Preikestolen
"On arrive au bord de Preikestolen, on regarde 600 mètres plus bas et le corps envoie un message et les yeux en envoient un autre."
La randonnée jusqu’à Preikestolen prend entre deux et trois heures selon sa condition physique et combien de fois on s’arrête pour regarder les choses. Je me suis arrêté souvent. Le sentier monte à travers une forêt de bouleaux puis sur une lande ouverte, puis sur une série de dalles de roche polies par le glacier où le chemin est marqué par des cairns plutôt que par un sentier, parce que la roche elle-même est le sentier. En août la bruyère était en fleur et son odeur était spécifique et nordique — quelque chose comme du thym sans l’apreté, poussiéreux et chaud. Je suis arrivé à la dernière crête tôt le matin, avant les foules, et j’ai eu le sommet pour moi seul pendant vingt minutes.

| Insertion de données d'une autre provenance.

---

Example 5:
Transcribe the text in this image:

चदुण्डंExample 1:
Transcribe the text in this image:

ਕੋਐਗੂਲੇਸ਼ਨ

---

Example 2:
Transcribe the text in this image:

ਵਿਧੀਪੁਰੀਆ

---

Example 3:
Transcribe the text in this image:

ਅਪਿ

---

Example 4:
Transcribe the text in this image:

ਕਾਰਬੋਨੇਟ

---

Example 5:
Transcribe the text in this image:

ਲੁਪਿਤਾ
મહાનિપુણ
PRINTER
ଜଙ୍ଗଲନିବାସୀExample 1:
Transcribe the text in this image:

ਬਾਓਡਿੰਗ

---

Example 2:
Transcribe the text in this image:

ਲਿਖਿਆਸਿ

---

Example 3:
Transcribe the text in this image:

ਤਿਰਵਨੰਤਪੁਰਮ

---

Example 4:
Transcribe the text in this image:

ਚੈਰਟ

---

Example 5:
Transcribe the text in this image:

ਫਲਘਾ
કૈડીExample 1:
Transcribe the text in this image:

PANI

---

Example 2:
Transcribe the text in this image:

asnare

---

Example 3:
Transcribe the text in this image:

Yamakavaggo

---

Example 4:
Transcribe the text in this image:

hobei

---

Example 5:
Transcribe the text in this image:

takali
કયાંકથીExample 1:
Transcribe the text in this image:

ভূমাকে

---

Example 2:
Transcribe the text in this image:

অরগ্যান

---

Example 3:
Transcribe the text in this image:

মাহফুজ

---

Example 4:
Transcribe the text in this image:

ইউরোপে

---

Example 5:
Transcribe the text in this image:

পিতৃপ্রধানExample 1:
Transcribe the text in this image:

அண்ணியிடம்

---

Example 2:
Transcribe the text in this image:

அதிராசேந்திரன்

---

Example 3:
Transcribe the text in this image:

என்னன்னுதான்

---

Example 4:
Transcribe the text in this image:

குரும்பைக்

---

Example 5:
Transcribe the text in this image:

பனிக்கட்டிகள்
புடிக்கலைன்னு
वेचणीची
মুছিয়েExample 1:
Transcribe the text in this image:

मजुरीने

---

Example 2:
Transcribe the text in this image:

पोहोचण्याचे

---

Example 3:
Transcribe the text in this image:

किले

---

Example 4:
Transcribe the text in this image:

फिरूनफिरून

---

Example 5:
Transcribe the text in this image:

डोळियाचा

Preikestolen — la Chaire du Prédicateur — est une dalle de granit d’environ 25 sur 25 mètres, plate au sommet, dépassant horizontalement au-dessus du Lysefjord six cents mètres en contrebas. Elle s’est formée quand l’eau de fonte de la dernière ère glaciaire a gelé dans des fissures existantes de la roche et fait éclater une face verticale nette. La géologie est lisible et précise. Le fait qu’on se tienne dessus n’est pas entièrement lisible. J’ai marché jusqu’au bord et regardé en bas et mon corps a envoyé un message immédiat et sans ambiguïté pour reculer. J’ai trouvé un compromis en m’asseyant et en avançant avec les mains, ce qui semblait plus contrôlable même si c’était physiquement identique.

Le Lysefjord en contrebas est long et droit, et depuis cette hauteur il ressemble à une maquette — l’eau d’un bleu sombre et plat, les bateaux de croisière laissant de minuscules sillages blancs, les parois de l’autre côté striées en bandes horizontales de gris et d’ocre. Deux kayakistes progressaient le long de la base de la falaise directement en dessous de moi, à peine visibles, rappel que l’échelle est toujours relative. Un corbeau s’est posé sur la roche à deux mètres de là où j’étais assis, m’a considéré, et est reparti. Sans drame. Juste un corbeau faisant ce que les corbeaux font sur les falaises.
Vers dix heures du matin, les premiers groupes plus importants étaient arrivés et la roche était animée. Des gens de partout — j’ai entendu du norvégien, de l’allemand, de l’espagnol, ce qui ressemblait à du cantonais — tous faisant la même expression, celle que les gens font quand le monde a dépassé le modèle qu’ils en avaient construit. Une femme a enlevé ses chaussures et s’est assise pieds nus sur la roche chaude, les yeux fermés. Un père expliquait quelque chose à un jeune enfant qui n’était pas intéressé par l’explication et rampait plutôt vers le bord pendant que le père essayait de l’intercepter avec une alarme croissante.

La descente prend son propre temps. Les genoux enregistrent la plainte que la montée avait gardée silencieuse. Je me suis arrêté à l’un des lacs sur la lande et j’ai nagé brièvement — l’eau était assez froide pour faire mal et assez claire pour voir le fond à cinq mètres — puis je me suis séché au soleil sur une roche plate et j’ai regardé des nuages traverser le ciel, en pensant à la petitesse que j’avais ressentie au bord et au fait que ce n’avait pas été une sensation désagréable. C’avait été clarificateur.
Quand y aller : De fin juin à août pour le temps le plus fiable et la lumière la plus longue — les randonnées au lever du soleil fin juin signifient atteindre le sommet avant sept heures en pleine lumière, avec le fjord en dessous encore dans l’ombre. Septembre est excellent, avec de la brume qui remplit parfois le fjord en contrebas et monte autour de la falaise le matin. Évitez les périodes les plus pluvieuses en mai et fin octobre ; les dalles de roche sur le sentier deviennent véritablement dangereuses quand elles sont mouillées.